Hey everyone - I'm the maker of MeetingMemo. I built it because every meeting tool I tried wanted to upload my calls to its servers first. For a lot of people that's just a no-go - lawyers, therapists, doctors, journalists, anyone under an NDA - and even when it's allowed, it never felt right sending client conversations to someone else's cloud. So MeetingMemo does the opposite: the audio never leaves your Mac. Transcription runs on-device, and the AI summaries are generated by free local models that ship inside the app - no API key, no account, no upload. If you'd rather use your own cloud model you can bring a key, but you never have to. It's a native Mac app, $29.99/year with a 30-day trial. Would love feedback from anyone who lives in back-to-back meetings and calls - especially what you'd want summarized automatically.

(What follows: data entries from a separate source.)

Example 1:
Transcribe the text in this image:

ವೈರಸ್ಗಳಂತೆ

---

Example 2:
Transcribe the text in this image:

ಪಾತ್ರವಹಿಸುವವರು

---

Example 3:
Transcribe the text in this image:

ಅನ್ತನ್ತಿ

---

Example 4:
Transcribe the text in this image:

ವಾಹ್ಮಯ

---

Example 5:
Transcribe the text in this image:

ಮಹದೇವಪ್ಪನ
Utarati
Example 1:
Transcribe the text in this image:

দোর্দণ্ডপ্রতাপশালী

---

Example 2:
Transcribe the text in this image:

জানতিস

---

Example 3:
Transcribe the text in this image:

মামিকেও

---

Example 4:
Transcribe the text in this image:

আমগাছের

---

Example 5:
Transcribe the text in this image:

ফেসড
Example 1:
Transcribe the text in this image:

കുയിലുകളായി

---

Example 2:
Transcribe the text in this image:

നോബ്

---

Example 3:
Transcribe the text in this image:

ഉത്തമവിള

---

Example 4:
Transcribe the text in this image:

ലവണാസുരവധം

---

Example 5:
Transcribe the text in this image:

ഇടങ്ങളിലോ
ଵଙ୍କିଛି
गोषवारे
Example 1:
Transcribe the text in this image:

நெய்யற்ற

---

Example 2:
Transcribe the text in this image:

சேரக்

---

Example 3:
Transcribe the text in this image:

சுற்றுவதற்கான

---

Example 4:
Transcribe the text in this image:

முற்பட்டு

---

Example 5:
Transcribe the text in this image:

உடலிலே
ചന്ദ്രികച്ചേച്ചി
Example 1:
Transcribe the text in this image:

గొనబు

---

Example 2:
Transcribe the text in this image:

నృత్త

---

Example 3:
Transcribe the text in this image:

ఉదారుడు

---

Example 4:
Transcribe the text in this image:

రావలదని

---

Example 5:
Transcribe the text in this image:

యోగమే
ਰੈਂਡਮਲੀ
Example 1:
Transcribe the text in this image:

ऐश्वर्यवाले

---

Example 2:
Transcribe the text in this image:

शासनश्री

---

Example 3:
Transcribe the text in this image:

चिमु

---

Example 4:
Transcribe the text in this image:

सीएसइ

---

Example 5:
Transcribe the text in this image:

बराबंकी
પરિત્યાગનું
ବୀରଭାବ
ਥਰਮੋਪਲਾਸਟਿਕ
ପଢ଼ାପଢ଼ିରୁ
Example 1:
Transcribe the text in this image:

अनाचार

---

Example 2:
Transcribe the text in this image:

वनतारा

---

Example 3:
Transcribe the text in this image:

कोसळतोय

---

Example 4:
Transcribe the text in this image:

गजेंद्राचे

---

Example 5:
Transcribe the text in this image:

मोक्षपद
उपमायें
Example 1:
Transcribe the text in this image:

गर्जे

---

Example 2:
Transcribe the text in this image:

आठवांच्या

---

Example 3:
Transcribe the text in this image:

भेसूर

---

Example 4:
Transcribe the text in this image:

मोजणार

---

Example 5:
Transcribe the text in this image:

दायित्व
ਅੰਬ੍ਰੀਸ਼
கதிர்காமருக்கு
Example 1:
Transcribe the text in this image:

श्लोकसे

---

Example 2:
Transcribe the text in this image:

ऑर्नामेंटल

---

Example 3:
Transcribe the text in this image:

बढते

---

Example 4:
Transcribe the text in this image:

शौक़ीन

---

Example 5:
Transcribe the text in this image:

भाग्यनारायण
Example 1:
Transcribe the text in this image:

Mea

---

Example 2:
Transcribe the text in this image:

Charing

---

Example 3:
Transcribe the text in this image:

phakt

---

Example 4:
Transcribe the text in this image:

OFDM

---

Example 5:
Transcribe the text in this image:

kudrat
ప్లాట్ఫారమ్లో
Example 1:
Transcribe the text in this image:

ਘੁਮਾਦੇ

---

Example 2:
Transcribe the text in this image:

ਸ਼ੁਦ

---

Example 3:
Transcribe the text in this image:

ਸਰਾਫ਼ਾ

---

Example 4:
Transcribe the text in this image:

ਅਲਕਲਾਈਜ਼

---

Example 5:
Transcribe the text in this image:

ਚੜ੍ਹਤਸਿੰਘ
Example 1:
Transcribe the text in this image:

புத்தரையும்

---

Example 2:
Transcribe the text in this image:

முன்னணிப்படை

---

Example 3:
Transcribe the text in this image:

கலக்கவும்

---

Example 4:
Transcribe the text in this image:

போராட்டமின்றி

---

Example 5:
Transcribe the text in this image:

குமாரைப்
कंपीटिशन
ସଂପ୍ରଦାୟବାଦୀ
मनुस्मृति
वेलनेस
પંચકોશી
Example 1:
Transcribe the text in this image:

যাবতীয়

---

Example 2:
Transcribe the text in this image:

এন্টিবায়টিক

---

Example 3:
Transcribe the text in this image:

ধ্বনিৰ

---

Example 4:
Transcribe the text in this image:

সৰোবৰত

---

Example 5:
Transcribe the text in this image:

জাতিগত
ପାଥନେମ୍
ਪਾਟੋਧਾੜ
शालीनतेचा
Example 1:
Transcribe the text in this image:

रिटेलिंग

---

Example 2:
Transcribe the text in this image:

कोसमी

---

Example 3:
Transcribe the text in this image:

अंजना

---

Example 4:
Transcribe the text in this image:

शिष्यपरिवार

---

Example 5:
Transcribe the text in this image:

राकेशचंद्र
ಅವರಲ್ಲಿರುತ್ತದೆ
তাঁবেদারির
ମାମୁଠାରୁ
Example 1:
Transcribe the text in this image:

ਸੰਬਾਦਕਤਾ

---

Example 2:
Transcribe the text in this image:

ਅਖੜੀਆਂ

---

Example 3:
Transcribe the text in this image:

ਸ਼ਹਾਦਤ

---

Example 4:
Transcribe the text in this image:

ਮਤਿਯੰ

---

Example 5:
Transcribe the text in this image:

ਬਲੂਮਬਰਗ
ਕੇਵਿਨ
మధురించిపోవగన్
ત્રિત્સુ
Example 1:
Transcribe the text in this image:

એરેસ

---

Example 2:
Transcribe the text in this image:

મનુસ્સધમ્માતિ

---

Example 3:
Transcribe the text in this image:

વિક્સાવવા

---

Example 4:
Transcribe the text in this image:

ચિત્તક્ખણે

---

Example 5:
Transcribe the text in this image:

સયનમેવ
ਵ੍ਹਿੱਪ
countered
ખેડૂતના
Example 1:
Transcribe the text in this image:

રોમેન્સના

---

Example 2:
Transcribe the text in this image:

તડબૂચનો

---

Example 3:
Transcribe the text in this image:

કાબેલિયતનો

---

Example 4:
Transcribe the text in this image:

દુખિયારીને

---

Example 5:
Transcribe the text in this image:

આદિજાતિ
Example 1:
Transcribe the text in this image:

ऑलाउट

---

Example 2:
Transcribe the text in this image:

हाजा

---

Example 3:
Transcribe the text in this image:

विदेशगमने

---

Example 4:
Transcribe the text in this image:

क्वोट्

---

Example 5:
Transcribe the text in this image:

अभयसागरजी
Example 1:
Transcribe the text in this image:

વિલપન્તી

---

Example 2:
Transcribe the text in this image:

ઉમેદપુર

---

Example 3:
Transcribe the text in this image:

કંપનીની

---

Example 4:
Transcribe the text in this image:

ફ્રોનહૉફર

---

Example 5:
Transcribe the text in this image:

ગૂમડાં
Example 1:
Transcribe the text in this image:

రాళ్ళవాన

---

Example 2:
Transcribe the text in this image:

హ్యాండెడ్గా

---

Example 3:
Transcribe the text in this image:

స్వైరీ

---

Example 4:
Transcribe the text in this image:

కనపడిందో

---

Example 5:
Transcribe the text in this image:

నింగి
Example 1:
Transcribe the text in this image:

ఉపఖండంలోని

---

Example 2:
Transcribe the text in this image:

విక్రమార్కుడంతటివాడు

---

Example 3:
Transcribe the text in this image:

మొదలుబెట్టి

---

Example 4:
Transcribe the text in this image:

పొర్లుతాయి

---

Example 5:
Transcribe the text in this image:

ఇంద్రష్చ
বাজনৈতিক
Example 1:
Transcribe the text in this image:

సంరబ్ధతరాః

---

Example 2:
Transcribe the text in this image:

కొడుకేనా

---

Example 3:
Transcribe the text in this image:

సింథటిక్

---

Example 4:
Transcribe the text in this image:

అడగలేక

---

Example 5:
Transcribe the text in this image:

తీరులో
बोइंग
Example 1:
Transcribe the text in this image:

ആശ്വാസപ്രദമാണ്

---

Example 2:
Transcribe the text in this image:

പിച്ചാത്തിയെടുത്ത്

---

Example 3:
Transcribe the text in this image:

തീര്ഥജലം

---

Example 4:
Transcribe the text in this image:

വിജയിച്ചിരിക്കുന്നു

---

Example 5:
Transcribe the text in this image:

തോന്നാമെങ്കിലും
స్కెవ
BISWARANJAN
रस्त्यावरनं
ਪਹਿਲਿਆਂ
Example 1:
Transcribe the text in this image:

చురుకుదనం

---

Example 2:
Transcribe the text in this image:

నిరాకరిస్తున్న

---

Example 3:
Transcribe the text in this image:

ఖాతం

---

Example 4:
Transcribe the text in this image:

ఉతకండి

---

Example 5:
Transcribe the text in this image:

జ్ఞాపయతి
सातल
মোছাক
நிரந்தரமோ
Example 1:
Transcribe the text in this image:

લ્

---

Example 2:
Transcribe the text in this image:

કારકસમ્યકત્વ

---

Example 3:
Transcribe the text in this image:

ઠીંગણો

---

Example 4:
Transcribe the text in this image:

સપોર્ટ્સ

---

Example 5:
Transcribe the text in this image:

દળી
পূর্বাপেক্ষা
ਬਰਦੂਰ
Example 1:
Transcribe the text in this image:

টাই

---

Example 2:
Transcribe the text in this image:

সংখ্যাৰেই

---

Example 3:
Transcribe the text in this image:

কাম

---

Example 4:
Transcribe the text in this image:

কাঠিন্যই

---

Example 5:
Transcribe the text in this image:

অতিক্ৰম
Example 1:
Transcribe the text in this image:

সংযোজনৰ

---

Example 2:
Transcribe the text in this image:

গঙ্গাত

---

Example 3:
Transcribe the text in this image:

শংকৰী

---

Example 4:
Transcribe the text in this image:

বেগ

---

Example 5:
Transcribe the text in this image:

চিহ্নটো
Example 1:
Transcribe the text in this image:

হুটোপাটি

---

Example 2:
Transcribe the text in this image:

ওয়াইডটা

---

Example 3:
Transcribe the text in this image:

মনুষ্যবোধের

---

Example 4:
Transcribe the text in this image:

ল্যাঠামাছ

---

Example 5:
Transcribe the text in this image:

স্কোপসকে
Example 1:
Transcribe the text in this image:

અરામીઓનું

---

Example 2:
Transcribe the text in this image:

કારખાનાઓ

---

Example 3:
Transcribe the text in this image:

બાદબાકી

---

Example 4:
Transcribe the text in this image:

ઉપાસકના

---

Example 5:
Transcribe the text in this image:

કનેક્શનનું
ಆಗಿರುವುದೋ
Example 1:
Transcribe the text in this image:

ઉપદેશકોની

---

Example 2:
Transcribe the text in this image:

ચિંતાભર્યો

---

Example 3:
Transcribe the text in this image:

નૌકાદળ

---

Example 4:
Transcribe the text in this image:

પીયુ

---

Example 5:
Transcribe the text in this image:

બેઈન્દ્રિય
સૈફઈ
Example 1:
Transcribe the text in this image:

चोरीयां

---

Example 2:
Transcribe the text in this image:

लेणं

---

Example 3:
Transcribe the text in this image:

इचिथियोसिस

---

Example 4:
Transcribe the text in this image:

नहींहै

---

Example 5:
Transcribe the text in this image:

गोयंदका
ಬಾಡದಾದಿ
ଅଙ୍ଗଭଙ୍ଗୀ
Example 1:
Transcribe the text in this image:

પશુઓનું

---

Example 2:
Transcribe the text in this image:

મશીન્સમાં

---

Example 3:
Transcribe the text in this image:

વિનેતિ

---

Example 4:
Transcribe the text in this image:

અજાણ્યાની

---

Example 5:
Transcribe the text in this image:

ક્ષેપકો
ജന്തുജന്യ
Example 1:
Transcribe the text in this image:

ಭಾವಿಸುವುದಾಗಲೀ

The product is amazing but what will make me buy it?

Love that the audio stays fully on-device and the summaries run on a built-in local model with no API key — that is exactly the bar privacy-conscious Mac users want. Two genuine questions: which on-device transcription engine are you using (Apple Speech / SpeechAnalyzer vs a local Whisper), and do you do multi-speaker diarization for calls? Also curious whether the bring-your-own-key path lets you route a specific language to a cloud model when accuracy on accents matters.

custom-img
Indi dev above 50 :)

The privacy angle is strong, especially for people who cannot send client calls to a cloud recorder. The detail that matters most to me here is the local summary layer: are the action items traceable back to timestamps or transcript snippets? For legal, therapy, journalism, or consulting workflows, being able to audit why a summary/action item was generated would make the local-first promise much more practical.

The on-device default is the right wedge for regulated or NDA-heavy work where cloud meeting bots are hard to justify. A feature that would make this especially useful for consultants and PMs is source-linked summaries: action items tied back to transcript snippets or timestamps, so users can audit what the local model inferred without rereading the whole call.